Parfois (aussi), cette façon de fonctionner convient à tout le monde.
  • Il convient au petit noyau de membres qui dit ne pas vouloir tout faire, mais qui ne met rien en place pour organiser un vrai partage de la vision, des objectifs et des actions. Il peut s'agir ici d'un processus subtil de captation du pouvoir du petit noyau d'activistes avec l'accord tacite du reste du groupe.
  • La situation convient également à l'autre partie du groupe, qui par indétermination ou pour toute autre raison ne parvient pas à exprimer ce qu'elle est venue faire sur ce projet et sur quoi elle peut réellement s'engager.

Lorsqu'une partie du groupe tente de traiter cette question, très souvent à l'initiative du noyau actif, on assiste fréquemment à une mise sous pression, ou bien une tentative de culpabilisation envers les membres qui agissent le moins.

Quelques pistes

Sortir de ce cercle vicieux où les attitudes non dites des uns et des autres entretiennent le problème est en soit un véritable chemin de transformation collective et personnelle.
En effet il est parfois difficile de nommer un besoin de reconnaissance qui s'exprime par un activisme débordant, ou encore un espace d'indétermination personnelle qui lui, s'exprime par de la passivité.
Ce type de situation amène à traiter les questions suivantes si difficiles à aborder dans les groupes :
- quel est mon enjeu personnel dans ce groupe ?
  • que suis je venu chercher ici ?
Si le groupe ne s'est pas doté d'outils pour aborder ces question (cercle de rêve, méthode de partage de la parole, cadre de confiance), le risque de dérapage du projet est important.

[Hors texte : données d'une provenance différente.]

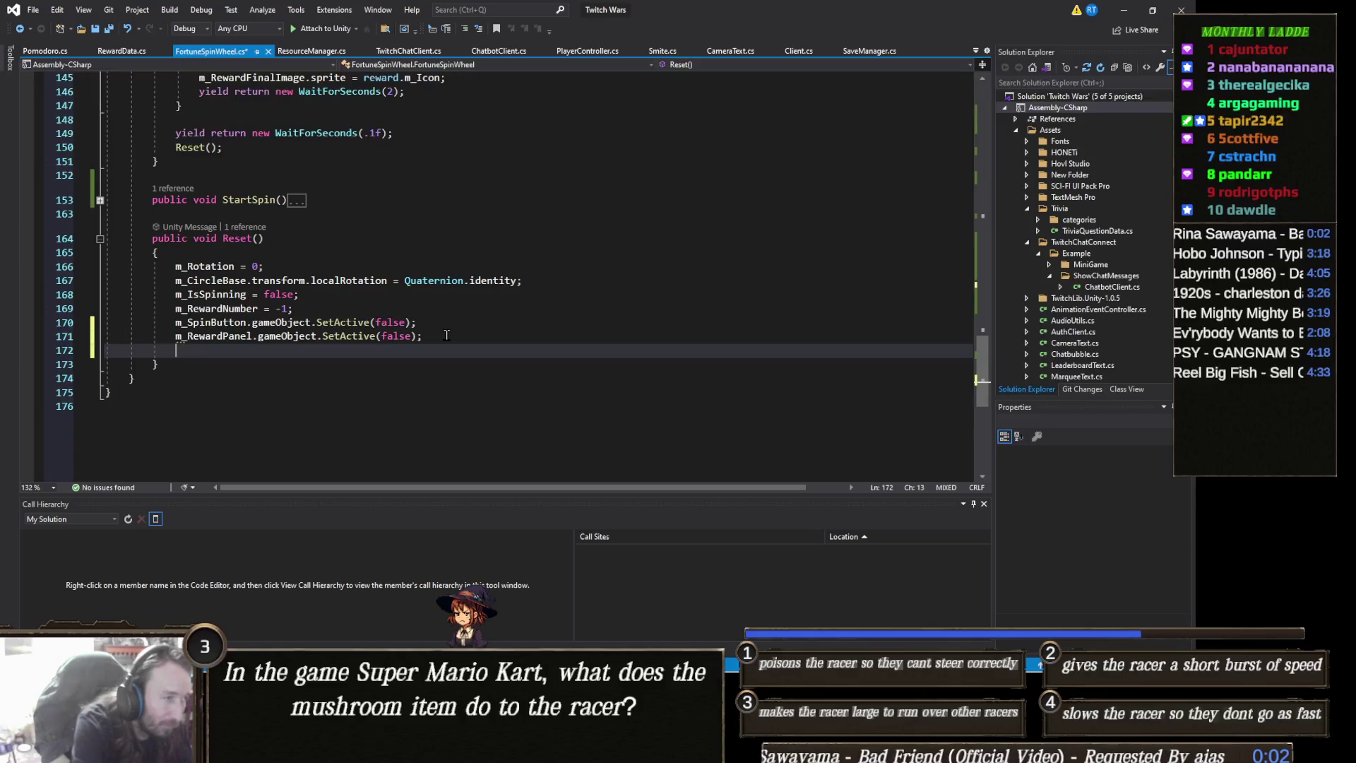
text(w)
key(BackSpace)
text(WheelObject)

Parfois, l'expression permet tout simplement au petit groupe actif de quitter le registre de la plainte, de reconnaître que la situation convient à tout le monde et d'en tirer les conséquences sur la dynamique du projet. Le simple fait de reconnaître cet état de fait peut se révéler libérateur et permettre aux uns et aux autres de sortir des frustrations liées à la situation.

La démonstration collective du besoin

E = Q X A => l'efficacité d'une idée est égale à sa qualité (Q) multipliée par l'adhésion (A) qu'elle remporte
Une idée ne devient utile que quand elle est partagée et récupérée par autrui...
La démonstration collective du besoin c'est le passage d'une idée à la validation de son utilité dans un contexte
C'est le fait de répondre collectivement à la question suivante : Mais à quoi sert ce projet ?
  • d'aller en profondeur quand à cette question => les 5 pourquoi
  • de balayer les différentes dimensions du projet
    • A quoi sert-il pour moi ?
    • A quoi sert-il pour notre collectif / structure ?
    • A quoi sert-il pour notre territoire ?
    • A quoi sert-il pour "l'humanité" ?

Comment on fait ?

Si l'idée vient d'une personne (dictateur bienveillant)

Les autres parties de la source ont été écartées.